Wednesday Workouts: Competitiveness and Circuit Training

I have been an athlete my entire life and for the last 10 years I have been fortunate enough to make a living as an athlete.  There have been so many learning opportunities along the way and an area that I have grown to truly appreciate is the work that takes place off the hill (or field, or floor) to be truly exceptional in one's sport or discipline.  The glory of what I do is often limited to a 30 second performance in a halfpipe where a panel of 5 judges decides my fate, but all of my growth and the majority of my happiness comes from the work that I do outside of the halfpipe.  This series aims to provide a little inspiration and motivation into your training goals.  There will be a combinations of workout ideas and some self-reflection thrown at you.  Take it or leave it.  Not everything will help everyone, but I hope you will find something in here to propel you forward!
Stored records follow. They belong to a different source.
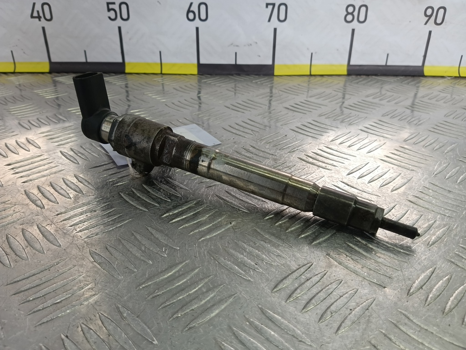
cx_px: 233
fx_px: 363
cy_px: 175
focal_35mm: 27
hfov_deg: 65.3
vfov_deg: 51.4
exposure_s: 1/100
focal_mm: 4.11
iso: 96
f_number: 1.6
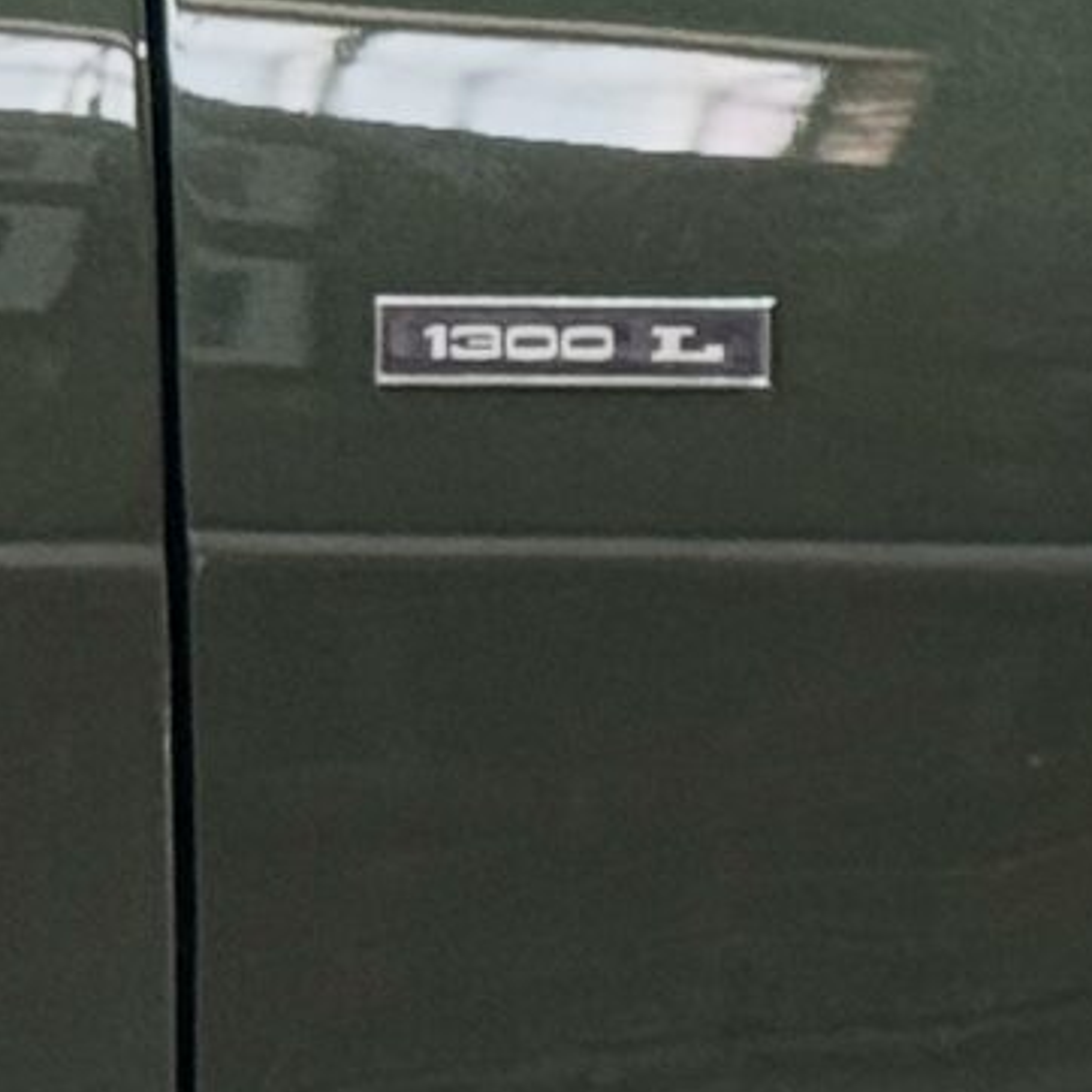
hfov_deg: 5.6
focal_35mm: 300
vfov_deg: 5.8
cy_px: 899
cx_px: 2582
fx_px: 10707
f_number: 1.78
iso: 400
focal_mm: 6.76
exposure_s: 1/33
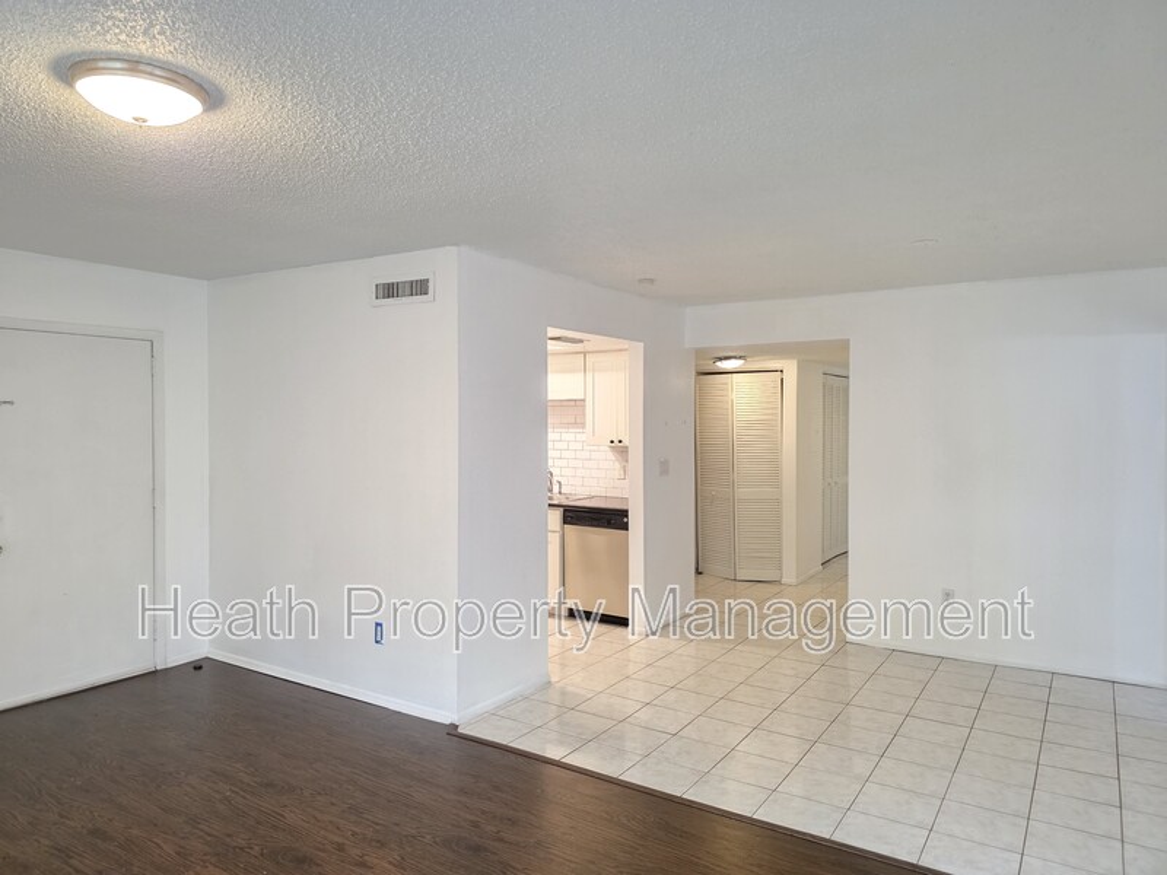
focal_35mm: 23
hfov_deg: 73.9
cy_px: 438
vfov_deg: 58.9
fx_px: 775
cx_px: 584
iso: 640
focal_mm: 6.3
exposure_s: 1/120
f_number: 1.7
This week I want to first speak about competitiveness and then I will give you a 5-exercise circuit that I have been doing this spring as base-conditioning.


For as long as I can remember people have commented on how competitive I am.  Often times, it would be stated in an almost negative way, as if I'm not having fun because I'm competitive.  Granted, in my younger days, I may have let my competitive nature get the best of me at times, but even today I feel that my competitiveness has been negatively stigmatized.  I've been thinking about this for a while, and I think I've gotten to the bottom of it- at least to the bottom of where my competitiveness comes from and the purpose that it serves in my life.  As for others' interpretations of my competitive nature, well, that's purely speculation, but I'll throw some thoughts to the wind.

There is a large spectrum of intensity in life.  We can go for a walk, power walk, jog, run, sprint or we can run marathons in 6 hours or in 2 hours, and if that isn't even enough we can run ultra-marathons.  You get the idea.  Everyone has a different preference and a different tolerance for activity, there is no right or wrong here, no good or bad, just differences.  For me, I enjoy exploring the idea of potential in everything that I do.  If I'm going to run a 5K I'd like to see how fast I can do it, I love living right at the edge of what is possible for ME. I happen to carry that trait into everything that I do, from playing bocce in the backyard, to ringing out groceries at Whole Foods when I worked there, I thrive on the notion of high performance and I examine what that means even in the most mundane of tasks.  It seems to make life more interesting, more enjoyable, and often more efficient.  I love efficiency.

Where the issue comes into play is when others are involved in the game, event, activity, what have you...  I am operating at a high level of intensity, at the reaches of my max.  But it is not to try to be better, faster or stronger than the people I am with, it is to see how good, how fast and how strong I CAN BE!  Sometimes this gets misinterpreted, understandably, and creates conflict.  I don't think that I'm alone in this...  I'm working on being okay with being called "competitive" and not feeling the need to be defensive about it, or to even explain myself .  This is a part of my character, and I'm guessing, a part of yours.  It is what makes us good and lets us experience life fully.

As William Faulkner says, “Always dream and shoot higher than you know you can do. Don’t bother just to be better than your contemporaries or predecessors. Try to be better than yourself.”


Wednesday Workouts: Competitiveness and Circuit Training

This is a series of 5 exercises that are to be performed back-to-back with speed and efficiency while maintaining proper form.  Circuit training is a great opportunity to practice the aforementioned concept of trying to better than yourself by timing each round and trying to shorten the duration of the rounds every time.

Once adequately warmed up and stretched out, find a light to medium weight that allows you to complete 6 reps of each exercise back-to-back.  Use the same weight for each exercise.  You can use a barbell as shown in the images or dumbbells depending on your preference and weight selection.  Once the round is completed, spin for 3 minutes and then repeat the circuit for a total of 4 rounds.  At the end of the circuit be sure to spin for 15 minutes and don't forget to stretch and foam roll!